• Collected data entries
START

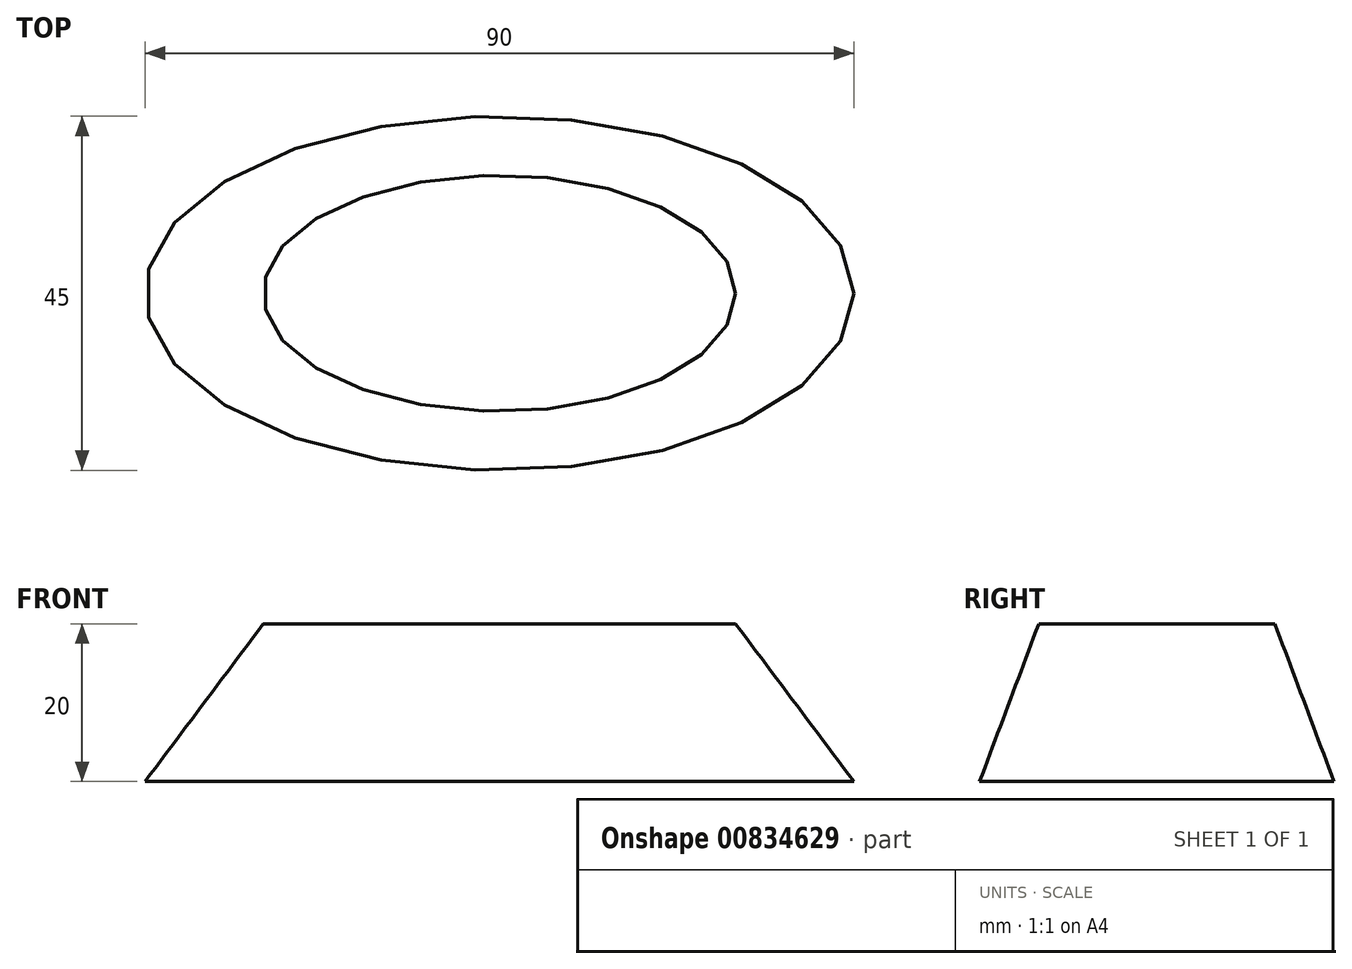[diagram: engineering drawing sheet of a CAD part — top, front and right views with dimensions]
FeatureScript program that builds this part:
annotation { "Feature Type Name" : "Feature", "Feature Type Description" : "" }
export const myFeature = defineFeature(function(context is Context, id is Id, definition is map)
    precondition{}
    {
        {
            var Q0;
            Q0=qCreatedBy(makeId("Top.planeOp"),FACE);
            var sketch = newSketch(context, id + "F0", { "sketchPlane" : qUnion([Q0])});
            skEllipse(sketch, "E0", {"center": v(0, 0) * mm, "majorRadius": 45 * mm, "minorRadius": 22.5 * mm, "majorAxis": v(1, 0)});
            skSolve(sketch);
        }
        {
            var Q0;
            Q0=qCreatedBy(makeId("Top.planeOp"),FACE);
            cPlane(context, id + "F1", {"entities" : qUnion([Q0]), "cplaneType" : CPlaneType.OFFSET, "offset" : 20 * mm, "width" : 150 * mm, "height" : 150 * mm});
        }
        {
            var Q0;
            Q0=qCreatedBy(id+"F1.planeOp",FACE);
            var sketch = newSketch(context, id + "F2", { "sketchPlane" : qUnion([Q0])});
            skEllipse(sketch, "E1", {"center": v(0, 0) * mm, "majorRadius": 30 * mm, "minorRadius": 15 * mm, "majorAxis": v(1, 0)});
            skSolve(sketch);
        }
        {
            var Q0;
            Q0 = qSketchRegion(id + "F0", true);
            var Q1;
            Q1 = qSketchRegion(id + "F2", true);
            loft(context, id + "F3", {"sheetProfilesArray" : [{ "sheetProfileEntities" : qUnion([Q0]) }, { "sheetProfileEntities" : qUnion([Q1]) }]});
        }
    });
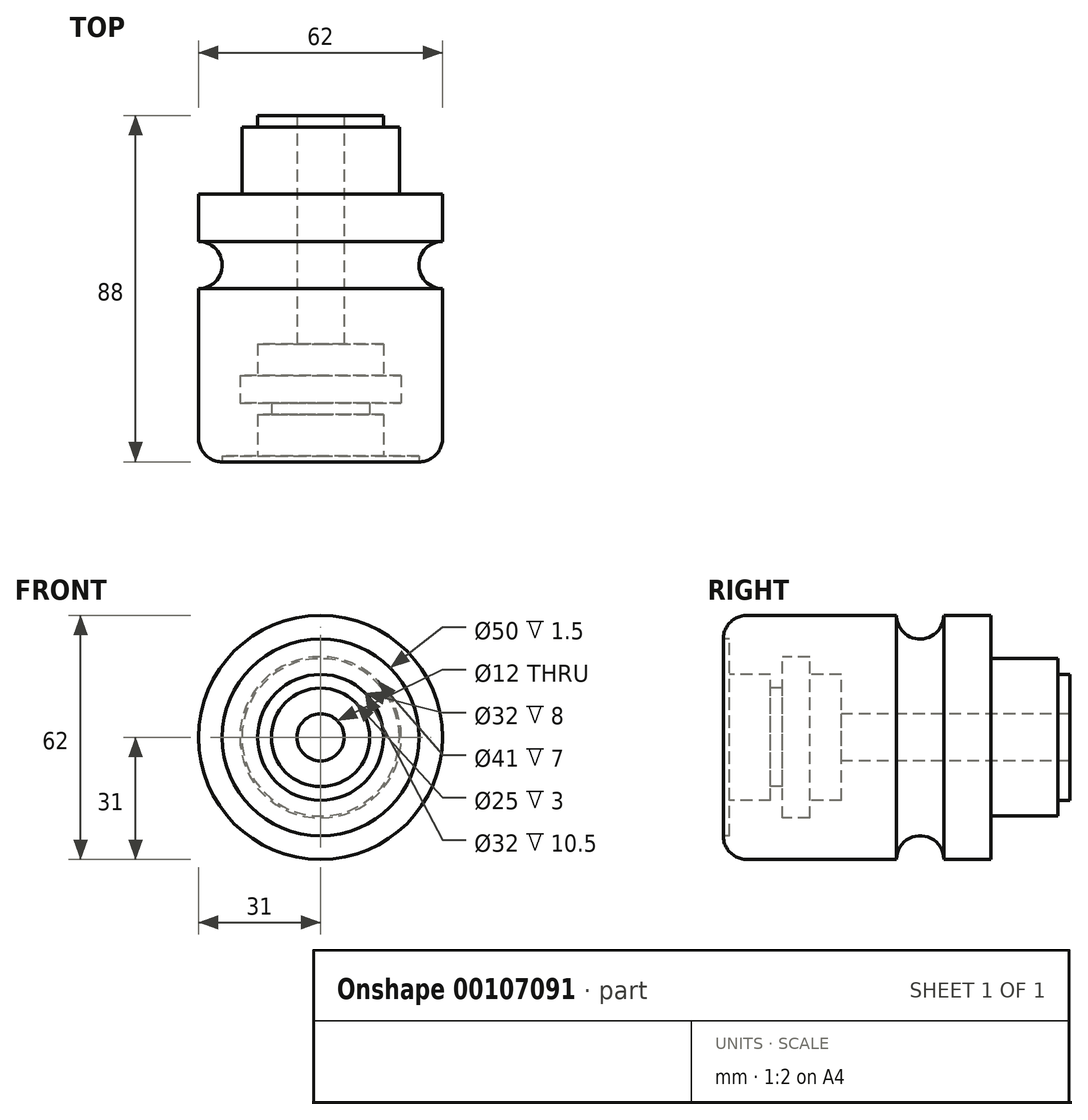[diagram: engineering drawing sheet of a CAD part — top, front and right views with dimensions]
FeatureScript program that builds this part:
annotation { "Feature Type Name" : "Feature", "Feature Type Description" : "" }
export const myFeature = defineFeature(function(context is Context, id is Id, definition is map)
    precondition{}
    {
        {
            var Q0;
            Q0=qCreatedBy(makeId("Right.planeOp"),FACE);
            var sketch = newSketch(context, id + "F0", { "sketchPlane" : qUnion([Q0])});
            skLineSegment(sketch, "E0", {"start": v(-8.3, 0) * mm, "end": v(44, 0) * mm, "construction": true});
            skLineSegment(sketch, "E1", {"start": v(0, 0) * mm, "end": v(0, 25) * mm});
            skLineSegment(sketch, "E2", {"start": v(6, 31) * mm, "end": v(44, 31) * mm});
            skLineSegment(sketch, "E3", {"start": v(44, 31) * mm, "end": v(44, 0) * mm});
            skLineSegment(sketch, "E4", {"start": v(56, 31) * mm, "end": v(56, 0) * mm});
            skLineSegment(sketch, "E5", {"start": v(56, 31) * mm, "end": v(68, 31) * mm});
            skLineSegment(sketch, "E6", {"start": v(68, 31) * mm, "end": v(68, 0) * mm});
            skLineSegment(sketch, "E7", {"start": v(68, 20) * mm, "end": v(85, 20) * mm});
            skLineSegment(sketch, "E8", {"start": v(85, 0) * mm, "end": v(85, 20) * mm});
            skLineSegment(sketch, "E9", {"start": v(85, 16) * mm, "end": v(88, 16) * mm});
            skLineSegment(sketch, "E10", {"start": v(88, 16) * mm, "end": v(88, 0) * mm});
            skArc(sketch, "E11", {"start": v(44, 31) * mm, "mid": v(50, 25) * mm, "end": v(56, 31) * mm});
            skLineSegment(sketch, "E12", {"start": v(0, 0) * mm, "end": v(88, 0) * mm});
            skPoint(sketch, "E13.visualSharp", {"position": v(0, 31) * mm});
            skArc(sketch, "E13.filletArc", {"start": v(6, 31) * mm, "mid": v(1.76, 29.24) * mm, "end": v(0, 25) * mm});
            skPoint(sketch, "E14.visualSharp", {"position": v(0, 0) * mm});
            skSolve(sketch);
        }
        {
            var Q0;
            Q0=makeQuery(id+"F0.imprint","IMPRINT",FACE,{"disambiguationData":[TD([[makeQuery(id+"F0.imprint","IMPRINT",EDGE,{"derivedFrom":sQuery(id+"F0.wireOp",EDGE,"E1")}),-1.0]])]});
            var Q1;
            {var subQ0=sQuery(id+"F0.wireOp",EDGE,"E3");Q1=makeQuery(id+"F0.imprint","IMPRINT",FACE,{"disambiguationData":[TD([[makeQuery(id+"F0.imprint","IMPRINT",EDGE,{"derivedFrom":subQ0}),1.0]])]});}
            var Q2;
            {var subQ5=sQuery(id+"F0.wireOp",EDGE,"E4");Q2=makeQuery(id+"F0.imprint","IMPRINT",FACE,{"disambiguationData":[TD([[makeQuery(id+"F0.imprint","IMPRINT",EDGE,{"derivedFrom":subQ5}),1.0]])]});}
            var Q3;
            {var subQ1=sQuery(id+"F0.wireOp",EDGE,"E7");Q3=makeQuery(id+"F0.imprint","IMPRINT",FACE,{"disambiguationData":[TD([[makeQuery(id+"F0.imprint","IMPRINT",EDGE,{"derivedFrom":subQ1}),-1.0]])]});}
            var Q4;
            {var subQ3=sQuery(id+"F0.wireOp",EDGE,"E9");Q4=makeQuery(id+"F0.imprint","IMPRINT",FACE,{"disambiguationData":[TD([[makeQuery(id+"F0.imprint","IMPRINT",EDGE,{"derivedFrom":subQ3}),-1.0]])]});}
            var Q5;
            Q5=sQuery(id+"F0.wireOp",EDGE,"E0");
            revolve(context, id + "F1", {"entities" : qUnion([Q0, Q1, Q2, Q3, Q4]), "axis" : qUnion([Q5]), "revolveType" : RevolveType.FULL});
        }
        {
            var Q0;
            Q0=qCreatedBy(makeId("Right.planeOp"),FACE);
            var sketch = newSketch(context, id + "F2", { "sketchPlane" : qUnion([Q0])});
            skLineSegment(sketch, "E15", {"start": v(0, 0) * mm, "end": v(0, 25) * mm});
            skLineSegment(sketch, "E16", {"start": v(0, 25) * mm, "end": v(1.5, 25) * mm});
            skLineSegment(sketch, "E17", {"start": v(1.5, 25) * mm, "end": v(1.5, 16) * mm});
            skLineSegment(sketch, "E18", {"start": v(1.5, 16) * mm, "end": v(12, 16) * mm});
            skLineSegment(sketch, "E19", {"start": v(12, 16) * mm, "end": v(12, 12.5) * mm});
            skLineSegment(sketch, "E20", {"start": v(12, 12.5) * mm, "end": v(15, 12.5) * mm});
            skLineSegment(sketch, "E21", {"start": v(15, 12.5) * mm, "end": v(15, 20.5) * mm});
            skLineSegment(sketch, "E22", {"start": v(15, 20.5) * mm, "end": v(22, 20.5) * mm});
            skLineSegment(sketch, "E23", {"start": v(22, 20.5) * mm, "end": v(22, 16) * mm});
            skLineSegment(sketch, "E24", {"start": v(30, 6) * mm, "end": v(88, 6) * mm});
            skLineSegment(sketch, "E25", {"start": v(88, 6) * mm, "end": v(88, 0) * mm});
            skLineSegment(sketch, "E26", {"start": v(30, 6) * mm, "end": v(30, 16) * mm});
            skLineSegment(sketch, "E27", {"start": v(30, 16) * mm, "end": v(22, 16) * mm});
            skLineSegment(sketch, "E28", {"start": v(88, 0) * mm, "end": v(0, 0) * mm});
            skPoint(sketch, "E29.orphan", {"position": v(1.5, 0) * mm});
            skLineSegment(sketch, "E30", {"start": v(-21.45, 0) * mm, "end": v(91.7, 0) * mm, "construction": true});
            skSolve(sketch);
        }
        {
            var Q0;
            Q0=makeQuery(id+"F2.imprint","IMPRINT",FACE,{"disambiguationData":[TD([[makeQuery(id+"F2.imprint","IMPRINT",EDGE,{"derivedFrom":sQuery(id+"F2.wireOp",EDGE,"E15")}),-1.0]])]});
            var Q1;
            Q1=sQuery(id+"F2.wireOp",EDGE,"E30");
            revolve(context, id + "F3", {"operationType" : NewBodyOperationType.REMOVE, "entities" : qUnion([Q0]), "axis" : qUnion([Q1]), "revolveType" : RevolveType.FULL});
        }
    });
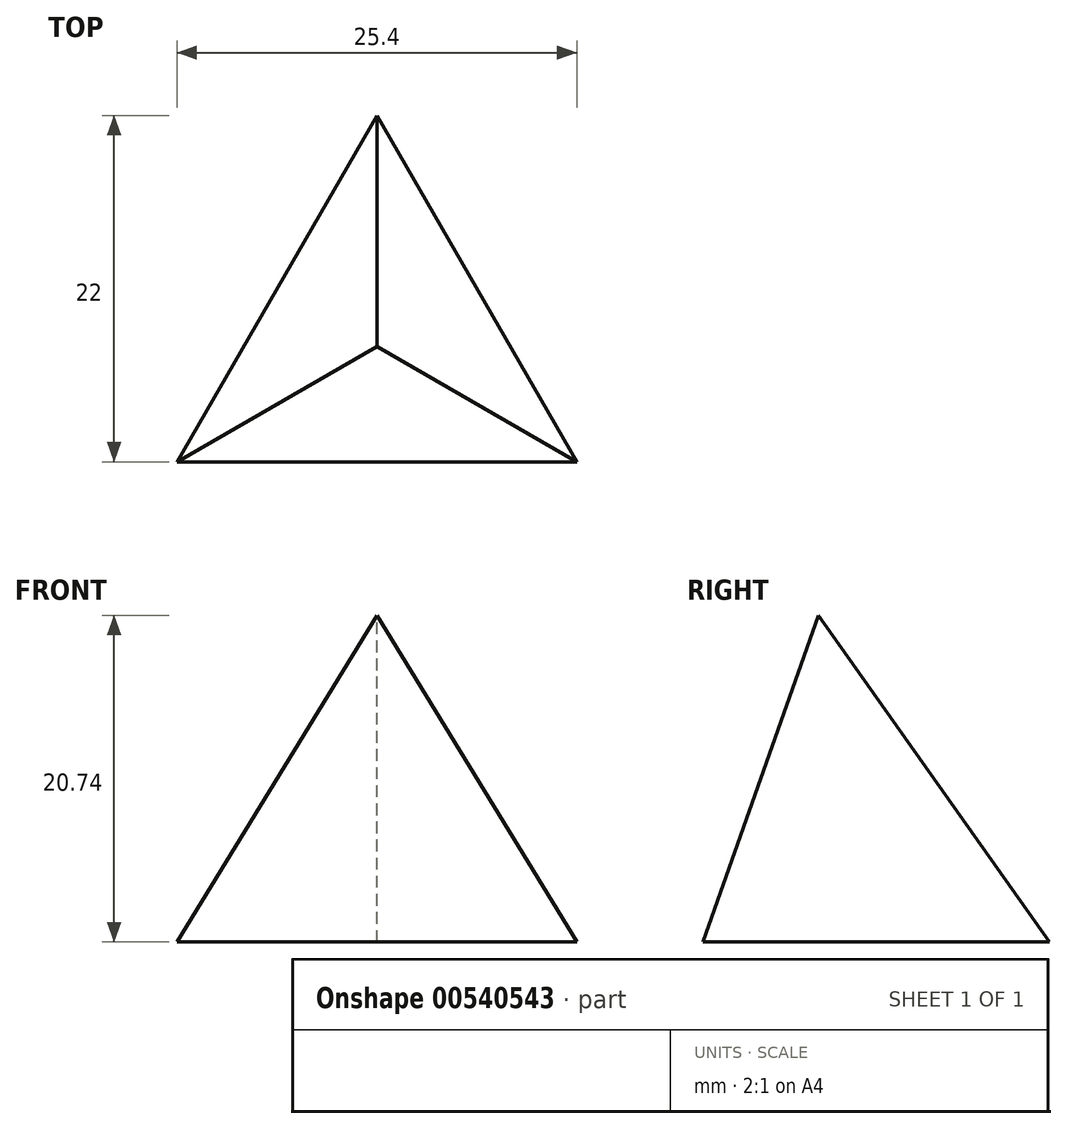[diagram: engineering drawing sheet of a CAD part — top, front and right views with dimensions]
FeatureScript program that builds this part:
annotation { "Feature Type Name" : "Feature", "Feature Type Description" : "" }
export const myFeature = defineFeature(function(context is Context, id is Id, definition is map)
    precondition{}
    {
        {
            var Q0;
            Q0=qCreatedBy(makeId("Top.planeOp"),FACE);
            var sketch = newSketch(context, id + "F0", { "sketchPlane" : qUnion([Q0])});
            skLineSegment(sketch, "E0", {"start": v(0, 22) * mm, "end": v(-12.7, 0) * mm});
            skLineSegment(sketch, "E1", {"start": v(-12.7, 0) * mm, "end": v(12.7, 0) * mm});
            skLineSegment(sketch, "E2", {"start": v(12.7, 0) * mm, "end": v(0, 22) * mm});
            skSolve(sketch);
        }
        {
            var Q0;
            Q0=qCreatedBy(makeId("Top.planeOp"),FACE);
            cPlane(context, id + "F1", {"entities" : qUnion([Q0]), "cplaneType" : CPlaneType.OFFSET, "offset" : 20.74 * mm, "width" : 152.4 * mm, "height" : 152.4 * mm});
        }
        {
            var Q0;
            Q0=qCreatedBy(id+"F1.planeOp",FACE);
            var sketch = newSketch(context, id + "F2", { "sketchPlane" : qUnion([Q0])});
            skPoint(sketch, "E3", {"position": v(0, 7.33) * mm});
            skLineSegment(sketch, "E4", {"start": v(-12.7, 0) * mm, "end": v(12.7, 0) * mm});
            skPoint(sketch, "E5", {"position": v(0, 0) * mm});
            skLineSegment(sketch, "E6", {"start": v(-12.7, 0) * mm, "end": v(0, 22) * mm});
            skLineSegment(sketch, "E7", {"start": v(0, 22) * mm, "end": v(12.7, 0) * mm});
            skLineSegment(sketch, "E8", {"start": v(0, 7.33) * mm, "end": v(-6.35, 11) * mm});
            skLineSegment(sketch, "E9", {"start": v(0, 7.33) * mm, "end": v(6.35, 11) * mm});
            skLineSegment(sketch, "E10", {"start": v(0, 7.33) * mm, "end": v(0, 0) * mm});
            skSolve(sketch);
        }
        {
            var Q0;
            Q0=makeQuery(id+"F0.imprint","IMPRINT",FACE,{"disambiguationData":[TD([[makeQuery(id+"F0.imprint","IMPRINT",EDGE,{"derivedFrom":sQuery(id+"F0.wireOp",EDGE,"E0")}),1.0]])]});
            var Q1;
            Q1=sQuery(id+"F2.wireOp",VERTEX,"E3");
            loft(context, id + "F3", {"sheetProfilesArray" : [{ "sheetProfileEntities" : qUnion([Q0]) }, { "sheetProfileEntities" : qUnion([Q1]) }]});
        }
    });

END

• Task to carry out
Put the lines from the start of the records through the line containing "Q1 = qSketchRegion(id" into a JSON list of strings, one string per line, leaving out blank lines and the pictures.

• Problem solution
[
  "[diagram: engineering drawing sheet of a CAD part — top, front and right views with dimensions]",
  "FeatureScript program that builds this part:",
  "annotation { \"Feature Type Name\" : \"Feature\", \"Feature Type Description\" : \"\" }",
  "export const myFeature = defineFeature(function(context is Context, id is Id, definition is map)",
  "    precondition{}",
  "    {",
  "        {",
  "            var Q0;",
  "            Q0=qCreatedBy(makeId(\"Top.planeOp\"),FACE);",
  "            var sketch = newSketch(context, id + \"F0\", { \"sketchPlane\" : qUnion([Q0])});",
  "            skEllipse(sketch, \"E0\", {\"center\": v(0, 0) * mm, \"majorRadius\": 45 * mm, \"minorRadius\": 22.5 * mm, \"majorAxis\": v(1, 0)});",
  "            skSolve(sketch);",
  "        }",
  "        {",
  "            var Q0;",
  "            Q0=qCreatedBy(makeId(\"Top.planeOp\"),FACE);",
  "            cPlane(context, id + \"F1\", {\"entities\" : qUnion([Q0]), \"cplaneType\" : CPlaneType.OFFSET, \"offset\" : 20 * mm, \"width\" : 150 * mm, \"height\" : 150 * mm});",
  "        }",
  "        {",
  "            var Q0;",
  "            Q0=qCreatedBy(id+\"F1.planeOp\",FACE);",
  "            var sketch = newSketch(context, id + \"F2\", { \"sketchPlane\" : qUnion([Q0])});",
  "            skEllipse(sketch, \"E1\", {\"center\": v(0, 0) * mm, \"majorRadius\": 30 * mm, \"minorRadius\": 15 * mm, \"majorAxis\": v(1, 0)});",
  "            skSolve(sketch);",
  "        }",
  "        {",
  "            var Q0;",
  "            Q0 = qSketchRegion(id + \"F0\", true);",
  "            var Q1;",
  "            Q1 = qSketchRegion(id + \"F2\", true);"
]